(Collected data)

......

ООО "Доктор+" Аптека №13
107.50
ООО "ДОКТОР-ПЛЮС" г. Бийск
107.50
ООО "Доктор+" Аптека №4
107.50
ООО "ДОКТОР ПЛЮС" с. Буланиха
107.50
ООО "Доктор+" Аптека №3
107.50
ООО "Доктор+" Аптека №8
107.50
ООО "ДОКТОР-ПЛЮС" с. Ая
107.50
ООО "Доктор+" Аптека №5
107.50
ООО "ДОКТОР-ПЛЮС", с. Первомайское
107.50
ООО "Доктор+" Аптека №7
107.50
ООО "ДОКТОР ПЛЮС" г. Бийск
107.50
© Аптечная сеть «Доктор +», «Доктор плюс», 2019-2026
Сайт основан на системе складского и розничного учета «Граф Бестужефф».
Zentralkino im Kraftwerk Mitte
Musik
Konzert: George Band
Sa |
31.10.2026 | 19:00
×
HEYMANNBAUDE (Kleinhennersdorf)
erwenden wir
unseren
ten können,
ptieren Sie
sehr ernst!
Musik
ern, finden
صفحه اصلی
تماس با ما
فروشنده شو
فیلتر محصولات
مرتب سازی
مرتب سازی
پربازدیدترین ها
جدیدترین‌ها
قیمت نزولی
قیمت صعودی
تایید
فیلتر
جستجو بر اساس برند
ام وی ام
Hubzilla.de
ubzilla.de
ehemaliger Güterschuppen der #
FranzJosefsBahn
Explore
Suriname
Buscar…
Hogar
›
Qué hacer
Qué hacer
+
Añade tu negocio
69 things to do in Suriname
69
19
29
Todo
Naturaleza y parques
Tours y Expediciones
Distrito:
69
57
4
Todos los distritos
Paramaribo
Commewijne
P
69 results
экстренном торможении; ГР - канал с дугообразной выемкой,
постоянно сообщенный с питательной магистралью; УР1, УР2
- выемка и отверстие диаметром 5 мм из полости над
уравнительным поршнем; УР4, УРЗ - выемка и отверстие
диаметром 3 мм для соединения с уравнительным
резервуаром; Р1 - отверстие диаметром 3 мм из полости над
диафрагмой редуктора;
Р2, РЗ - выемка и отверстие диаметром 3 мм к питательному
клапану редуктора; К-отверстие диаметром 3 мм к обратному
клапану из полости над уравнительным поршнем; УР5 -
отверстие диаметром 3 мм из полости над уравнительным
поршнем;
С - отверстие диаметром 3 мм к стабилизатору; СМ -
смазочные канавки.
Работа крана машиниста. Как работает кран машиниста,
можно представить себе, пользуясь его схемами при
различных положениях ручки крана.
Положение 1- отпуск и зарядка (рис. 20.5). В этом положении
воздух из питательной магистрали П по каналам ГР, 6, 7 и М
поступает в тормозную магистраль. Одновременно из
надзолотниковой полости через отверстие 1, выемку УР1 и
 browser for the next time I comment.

......

» EXERCISE OBJECTIVE: Could you restate every entry verbatim, please?

» THE COMPLETED TASK:
ООО "Доктор+" Аптека №13
107.50
ООО "ДОКТОР-ПЛЮС" г. Бийск
107.50
ООО "Доктор+" Аптека №4
107.50
ООО "ДОКТОР ПЛЮС" с. Буланиха
107.50
ООО "Доктор+" Аптека №3
107.50
ООО "Доктор+" Аптека №8
107.50
ООО "ДОКТОР-ПЛЮС" с. Ая
107.50
ООО "Доктор+" Аптека №5
107.50
ООО "ДОКТОР-ПЛЮС", с. Первомайское
107.50
ООО "Доктор+" Аптека №7
107.50
ООО "ДОКТОР ПЛЮС" г. Бийск
107.50
© Аптечная сеть «Доктор +», «Доктор плюс», 2019-2026
Сайт основан на системе складского и розничного учета «Граф Бестужефф».
Zentralkino im Kraftwerk Mitte
Musik
Konzert: George Band
Sa |
31.10.2026 | 19:00
×
HEYMANNBAUDE (Kleinhennersdorf)
erwenden wir
unseren
ten können,
ptieren Sie
sehr ernst!
Musik
ern, finden
صفحه اصلی
تماس با ما
فروشنده شو
فیلتر محصولات
مرتب سازی
مرتب سازی
پربازدیدترین ها
جدیدترین‌ها
قیمت نزولی
قیمت صعودی
تایید
فیلتر
جستجو بر اساس برند
ام وی ام
Hubzilla.de
ubzilla.de
ehemaliger Güterschuppen der #
FranzJosefsBahn
Explore
Suriname
Buscar…
Hogar
›
Qué hacer
Qué hacer
+
Añade tu negocio
69 things to do in Suriname
69
19
29
Todo
Naturaleza y parques
Tours y Expediciones
Distrito:
69
57
4
Todos los distritos
Paramaribo
Commewijne
P
69 results
экстренном торможении; ГР - канал с дугообразной выемкой,
постоянно сообщенный с питательной магистралью; УР1, УР2
- выемка и отверстие диаметром 5 мм из полости над
уравнительным поршнем; УР4, УРЗ - выемка и отверстие
диаметром 3 мм для соединения с уравнительным
резервуаром; Р1 - отверстие диаметром 3 мм из полости над
диафрагмой редуктора;
Р2, РЗ - выемка и отверстие диаметром 3 мм к питательному
клапану редуктора; К-отверстие диаметром 3 мм к обратному
клапану из полости над уравнительным поршнем; УР5 -
отверстие диаметром 3 мм из полости над уравнительным
поршнем;
С - отверстие диаметром 3 мм к стабилизатору; СМ -
смазочные канавки.
Работа крана машиниста. Как работает кран машиниста,
можно представить себе, пользуясь его схемами при
различных положениях ручки крана.
Положение 1- отпуск и зарядка (рис. 20.5). В этом положении
воздух из питательной магистрали П по каналам ГР, 6, 7 и М
поступает в тормозную магистраль. Одновременно из
надзолотниковой полости через отверстие 1, выемку УР1 и
 browser for the next time I comment.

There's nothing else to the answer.